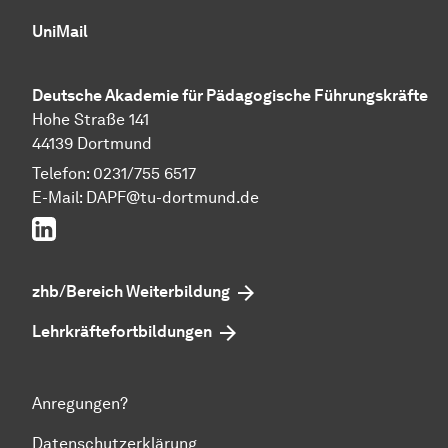
UniMail
Deutsche Akademie für Pädagogische Führungskräfte
Hohe Straße 141
44139 Dortmund
Telefon: 0231/755 6517
E-Mail:
DAPF@tu-dortmund.de
LinkedIn
zhb/Bereich Weiterbildung
Lehrkräftefortbildungen
Anregungen?
Datenschutzerklärung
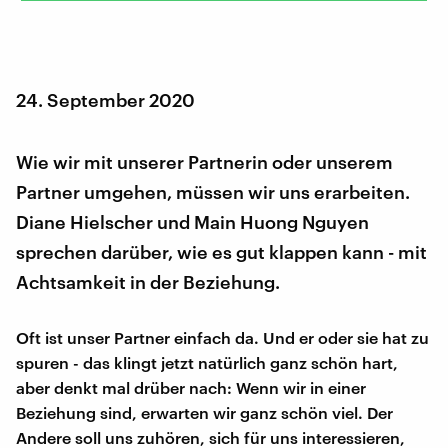
24. September 2020
Wie wir mit unserer Partnerin oder unserem
Partner umgehen, müssen wir uns erarbeiten.
Diane Hielscher und Main Huong Nguyen
sprechen darüber, wie es gut klappen kann - mit
Achtsamkeit in der Beziehung.
Oft ist unser Partner einfach da. Und er oder sie hat zu
spuren - das klingt jetzt natürlich ganz schön hart,
aber denkt mal drüber nach: Wenn wir in einer
Beziehung sind, erwarten wir ganz schön viel. Der
Andere soll uns zuhören, sich für uns interessieren,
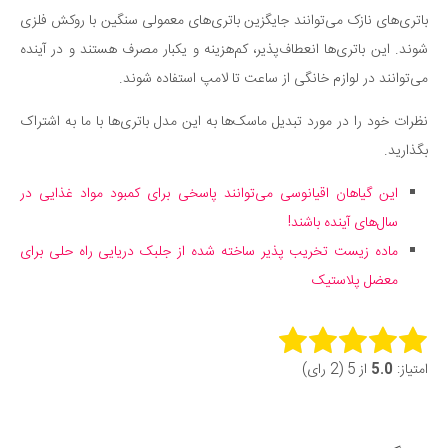
باتری‌های نازک می‌توانند جایگزین باتری‌های معمولی سنگین‌ با روکش فلزی
شوند. این باتری‌ها انعطاف‌پذیر، کم‌هزینه و یکبار مصرف هستند و در آینده
می‌توانند در لوازم خانگی از ساعت تا لامپ استفاده شوند.
نظرات خود را در مورد تبدیل ماسک‌ها به این مدل باتری‌ها با ما به اشتراک
بگذارید.
این گیاهان اقیانوسی می‌توانند پاسخی برای کمبود مواد غذایی در
سال‌های آینده باشند‌!
ماده زیست تخریب پذیر ساخته شده از جلبک دریایی راه حلی برای
معضل پلاستیک
Rate this item:
امتیاز:
5.0
از 5 (2 رای)
Submit Rating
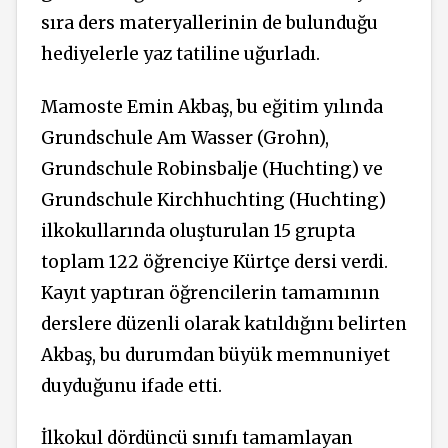
sıra ders materyallerinin de bulunduğu
hediyelerle yaz tatiline uğurladı.
Mamoste Emin Akbaş, bu eğitim yılında
Grundschule Am Wasser (Grohn),
Grundschule Robinsbalje (Huchting) ve
Grundschule Kirchhuchting (Huchting)
ilkokullarında oluşturulan 15 grupta
toplam 122 öğrenciye Kürtçe dersi verdi.
Kayıt yaptıran öğrencilerin tamamının
derslere düzenli olarak katıldığını belirten
Akbaş, bu durumdan büyük memnuniyet
duyduğunu ifade etti.
İlkokul dördüncü sınıfı tamamlayan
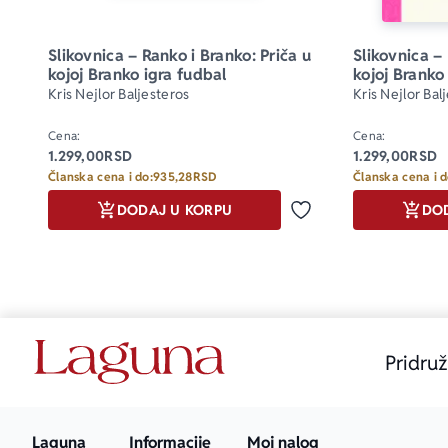
Slikovnica – Ranko i Branko: Priča u 
Slikovnica – 
kojoj Branko igra fudbal
kojoj Branko
Kris Nejlor Baljesteros
Kris Nejlor Bal
Cena:
Cena:
1.299,00
RSD
1.299,00
RSD
Članska cena i do:
935,28
RSD
Članska cena i d
DODAJ U KORPU
DO
Dodaj u omiljene
Pridruž
Laguna
Informacije
Moj nalog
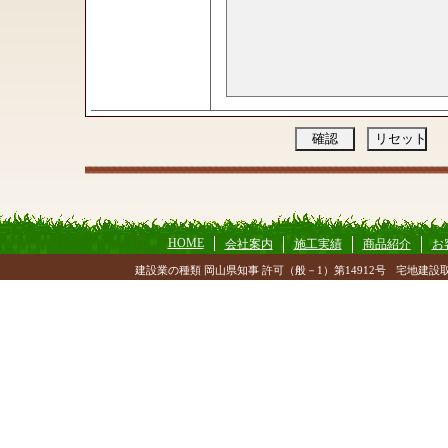
HOME
会社案内
施工実績
商品紹介
お
建設業の種類 岡山県知事 許可（般－1）第14912号
宅地建設取
Copyright(c) 2024 S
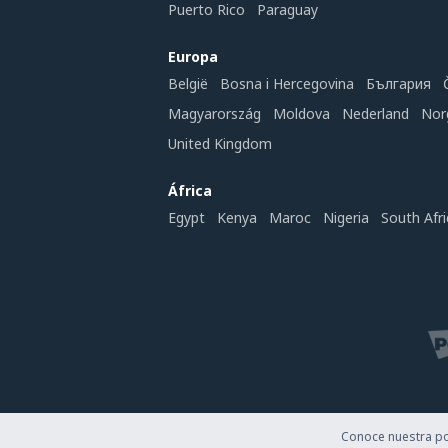
Puerto Rico
Paraguay
Europa
België
Bosna i Hercegovina
България
Magyarország
Moldova
Nederland
Nor
United Kingdom
África
Egypt
Kenya
Maroc
Nigeria
South Afri
Conoce nuestra pol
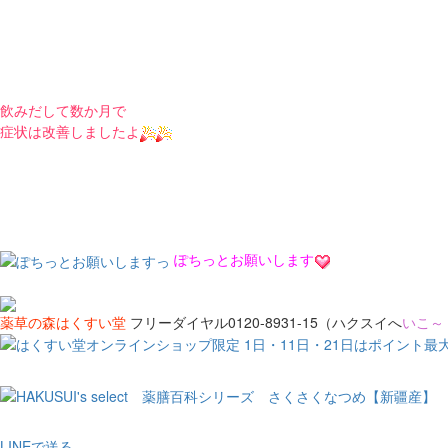
飲みだして数か月で
症状は改善しましたよ
ぽちっとお願いします
薬草の森はくすい堂
フリーダイヤル0120-8931-15（ハクスイへ
いこ～
LINEで送る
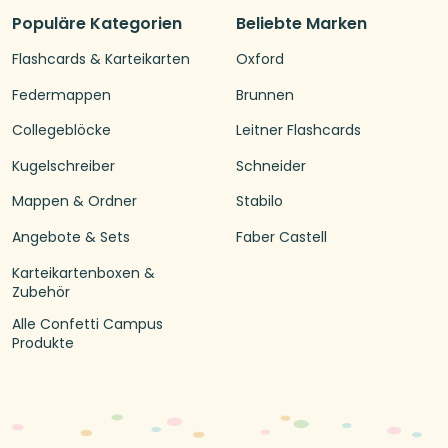
Populäre Kategorien
Beliebte Marken
Flashcards & Karteikarten
Oxford
Federmappen
Brunnen
Collegeblöcke
Leitner Flashcards
Kugelschreiber
Schneider
Mappen & Ordner
Stabilo
Angebote & Sets
Faber Castell
Karteikartenboxen &
Zubehör
Alle Confetti Campus
Produkte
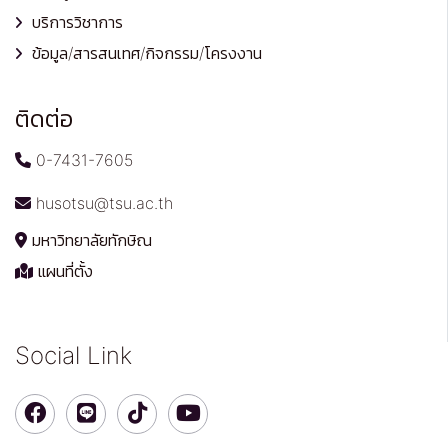
บริการวิชาการ
ข้อมูล/สารสนเทศ/กิจกรรม/โครงงาน
ติดต่อ
0-7431-7605
husotsu@tsu.ac.th
มหาวิทยาลัยทักษิณ
แผนที่ตั้ง
Social Link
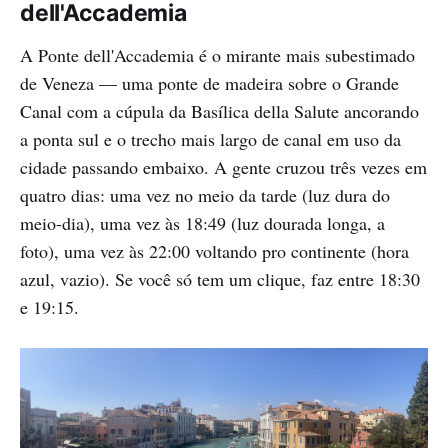
dell'Accademia
A Ponte dell'Accademia é o mirante mais subestimado
de Veneza — uma ponte de madeira sobre o Grande
Canal com a cúpula da Basílica della Salute ancorando
a ponta sul e o trecho mais largo de canal em uso da
cidade passando embaixo. A gente cruzou três vezes em
quatro dias: uma vez no meio da tarde (luz dura do
meio-dia), uma vez às 18:49 (luz dourada longa, a
foto), uma vez às 22:00 voltando pro continente (hora
azul, vazio). Se você só tem um clique, faz entre 18:30
e 19:15.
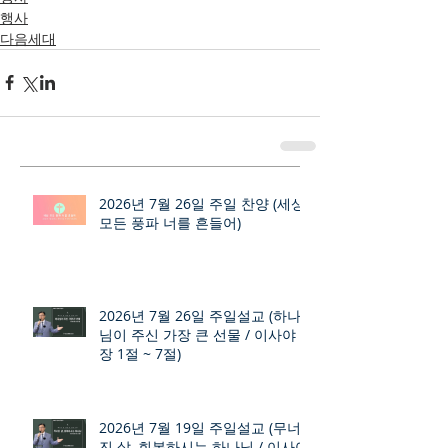
행사
다음세대
2026년 7월 26일 주일 찬양 (세상
모든 풍파 너를 흔들어)
2026년 7월 26일 주일설교 (하나
님이 주신 가장 큰 선물 / 이사야 9
장 1절 ~ 7절)
2026년 7월 19일 주일설교 (무너
진 삶, 회복하시는 하나님 / 이사야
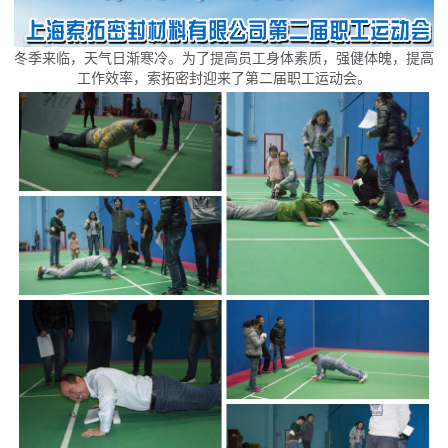
冬季来临，天气日渐寒冷。为了提高员工身体素质，强健体魄，提高
工作效率，索拓密封迎来了第二届职工运动会。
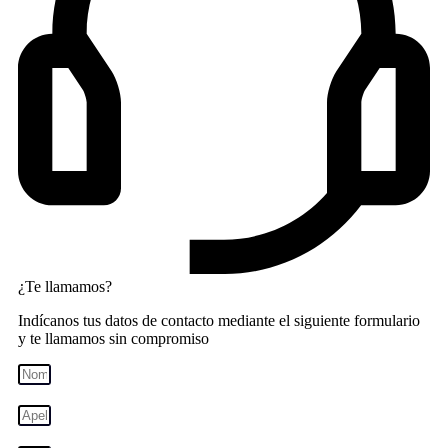
¿Te llamamos?
Indícanos tus datos de contacto mediante el siguiente formulario
y te llamamos sin compromiso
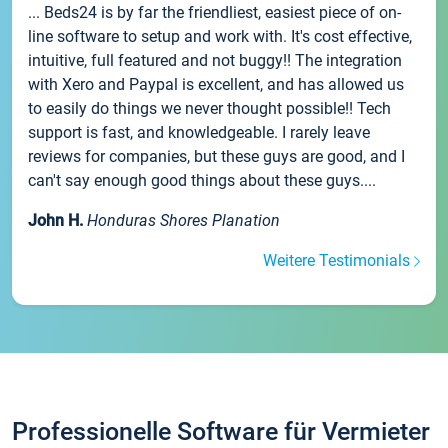
... Beds24 is by far the friendliest, easiest piece of on-
line software to setup and work with. It's cost effective,
intuitive, full featured and not buggy!! The integration
with Xero and Paypal is excellent, and has allowed us
to easily do things we never thought possible!! Tech
support is fast, and knowledgeable. I rarely leave
reviews for companies, but these guys are good, and I
can't say enough good things about these guys....
John H.
Honduras Shores Planation
Weitere Testimonials
Professionelle Software für Vermieter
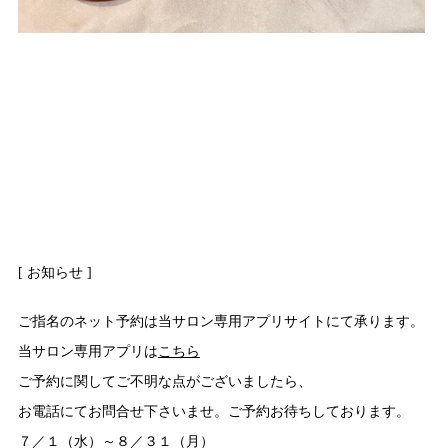
[ お知らせ ]
ご指名のネット予約は当サロン専用アプリサイトにて承ります。
当サロン専用アプリは
こちら
ご予約に関してご不明な点がございましたら、
お電話にてお問合せ下さいませ。ご予約お待ちしております。
７／１（水）～８／３１（月）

#####

AIM OF THE EXERCISE.
Search the material for the string "Grundschule" and show every line that has it.

ANSWER TO THE PROBLEM.
Grundschule Am Wasser (Grohn),
Grundschule Robinsbalje (Huchting) ve
Grundschule Kirchhuchting (Huchting)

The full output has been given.